━━━ Provided data
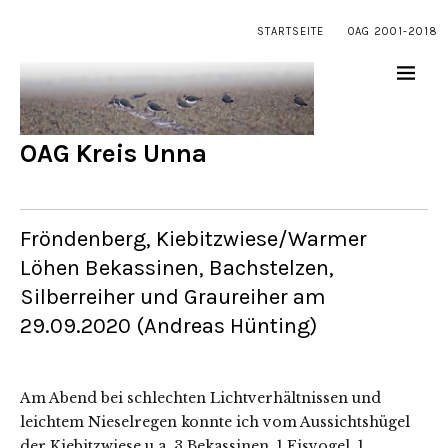
STARTSEITE
OAG 2001-2018
OAG Kreis Unna
Fröndenberg, Kiebitzwiese/Warmer
Löhen Bekassinen, Bachstelzen,
Silberreiher und Graureiher am
29.09.2020 (Andreas Hünting)
Am Abend bei schlechten Lichtverhältnissen und
leichtem Nieselregen konnte ich vom Aussichtshügel
der Kiebitzwiese u.a. 3 Bekassinen, 1 Eisvogel, 1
━━━━━━
In the material above, show every line where the word "Kiebitzwiese" turns up.

- Result of the exercise -
Fröndenberg, Kiebitzwiese/Warmer
der Kiebitzwiese u.a. 3 Bekassinen, 1 Eisvogel, 1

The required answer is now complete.